Syncify.js – Eliminates the need for callbacks in the browser - dgellow
https://github.com/aldonline/syncify

======
drostie
There's something that I'm missing here. Can anyone who is involved with this
project clarify this example:

    
    
        function getFullName( id ){
            return ajax( "/user/" + id + "/name" ) + " " + ajax( "/user/" + id + "/lastname" )
        }
    

I've read through the source and it mentions blocking etc. but I didn't see
quite what I was looking for.

So here's the deal: at one point I was working on laziness library to treat
promises as lazy values, and the problem that I ran into was that JS doesn't
let you overload the operators `+`, `-`, etc. so that the API needs to export
things like `Lazy.plus(p1, p2, p3)`. By itself that's not so bad -- it even
makes everything look lispy in a strangely C syntax -- but it was sufficiently
heavy that I kind of abandoned the project.
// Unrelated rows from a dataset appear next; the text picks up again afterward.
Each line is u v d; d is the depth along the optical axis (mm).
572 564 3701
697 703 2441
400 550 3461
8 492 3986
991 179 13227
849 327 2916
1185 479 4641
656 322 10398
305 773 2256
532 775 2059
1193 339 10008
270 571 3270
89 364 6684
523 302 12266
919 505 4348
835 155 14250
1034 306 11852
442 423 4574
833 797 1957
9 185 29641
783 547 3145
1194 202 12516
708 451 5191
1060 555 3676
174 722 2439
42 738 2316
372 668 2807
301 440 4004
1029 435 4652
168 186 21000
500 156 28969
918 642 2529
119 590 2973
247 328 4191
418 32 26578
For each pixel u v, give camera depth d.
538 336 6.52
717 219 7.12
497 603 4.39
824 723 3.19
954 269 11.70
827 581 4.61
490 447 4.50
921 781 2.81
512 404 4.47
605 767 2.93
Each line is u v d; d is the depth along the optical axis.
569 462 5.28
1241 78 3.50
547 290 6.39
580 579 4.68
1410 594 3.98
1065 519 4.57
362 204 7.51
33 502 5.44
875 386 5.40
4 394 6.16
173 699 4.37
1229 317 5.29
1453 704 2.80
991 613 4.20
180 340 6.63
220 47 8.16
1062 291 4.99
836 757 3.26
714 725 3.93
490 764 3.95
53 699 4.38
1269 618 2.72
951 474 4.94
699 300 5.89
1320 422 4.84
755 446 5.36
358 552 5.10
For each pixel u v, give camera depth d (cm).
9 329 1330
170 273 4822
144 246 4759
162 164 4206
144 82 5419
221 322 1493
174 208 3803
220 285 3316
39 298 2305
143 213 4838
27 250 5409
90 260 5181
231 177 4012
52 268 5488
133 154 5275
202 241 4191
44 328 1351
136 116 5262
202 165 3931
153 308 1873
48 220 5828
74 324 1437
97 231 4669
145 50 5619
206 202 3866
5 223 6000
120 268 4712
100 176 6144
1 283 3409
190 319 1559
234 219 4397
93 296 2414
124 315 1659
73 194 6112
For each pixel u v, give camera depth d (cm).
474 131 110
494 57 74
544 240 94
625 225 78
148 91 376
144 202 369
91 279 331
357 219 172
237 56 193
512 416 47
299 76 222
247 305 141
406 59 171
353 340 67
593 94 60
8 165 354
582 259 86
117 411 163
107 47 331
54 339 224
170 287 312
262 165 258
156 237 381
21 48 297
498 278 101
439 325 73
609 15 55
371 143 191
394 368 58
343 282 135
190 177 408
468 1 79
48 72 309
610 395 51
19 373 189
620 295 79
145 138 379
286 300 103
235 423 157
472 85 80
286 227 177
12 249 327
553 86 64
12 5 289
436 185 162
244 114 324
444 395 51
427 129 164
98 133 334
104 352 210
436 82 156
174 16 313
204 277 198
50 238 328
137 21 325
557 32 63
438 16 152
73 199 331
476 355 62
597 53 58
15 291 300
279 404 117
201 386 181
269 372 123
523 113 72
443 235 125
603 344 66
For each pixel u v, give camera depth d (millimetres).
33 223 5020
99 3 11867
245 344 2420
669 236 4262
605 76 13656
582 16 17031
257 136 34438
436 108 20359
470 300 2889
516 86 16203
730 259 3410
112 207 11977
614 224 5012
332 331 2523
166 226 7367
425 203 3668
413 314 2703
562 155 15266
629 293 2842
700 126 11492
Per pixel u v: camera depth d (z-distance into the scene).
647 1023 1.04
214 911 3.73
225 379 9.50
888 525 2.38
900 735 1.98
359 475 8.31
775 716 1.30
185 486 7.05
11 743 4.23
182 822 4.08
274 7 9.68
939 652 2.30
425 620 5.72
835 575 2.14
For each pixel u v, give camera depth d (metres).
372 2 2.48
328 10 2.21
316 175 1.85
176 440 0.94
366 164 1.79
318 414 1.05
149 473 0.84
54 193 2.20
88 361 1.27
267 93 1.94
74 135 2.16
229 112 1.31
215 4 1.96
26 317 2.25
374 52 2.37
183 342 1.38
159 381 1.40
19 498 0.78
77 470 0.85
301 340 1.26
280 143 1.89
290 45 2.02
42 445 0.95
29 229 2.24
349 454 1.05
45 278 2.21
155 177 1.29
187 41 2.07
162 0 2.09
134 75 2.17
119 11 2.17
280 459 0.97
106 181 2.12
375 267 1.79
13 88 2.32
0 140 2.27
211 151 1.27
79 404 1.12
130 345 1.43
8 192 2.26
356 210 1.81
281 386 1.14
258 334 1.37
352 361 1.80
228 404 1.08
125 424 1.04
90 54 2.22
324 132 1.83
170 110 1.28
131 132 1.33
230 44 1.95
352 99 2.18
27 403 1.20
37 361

So from my understanding, the `+` can only work if the `ajax()` calls now
block _the global browser JS thread_. Is that true? Does the above function
even work synchronously, if I call it?

Of course, to _actually_ use this function we have to use `Syncify.revert`
which converts it back into a callback-based function. Does Syncify.revert
have to somehow parse the function? How does it "stick its own context" into
the function that it's calling without something complicated like dynamic
variable scope? Or did you find a way to hack dynamic scope into JS?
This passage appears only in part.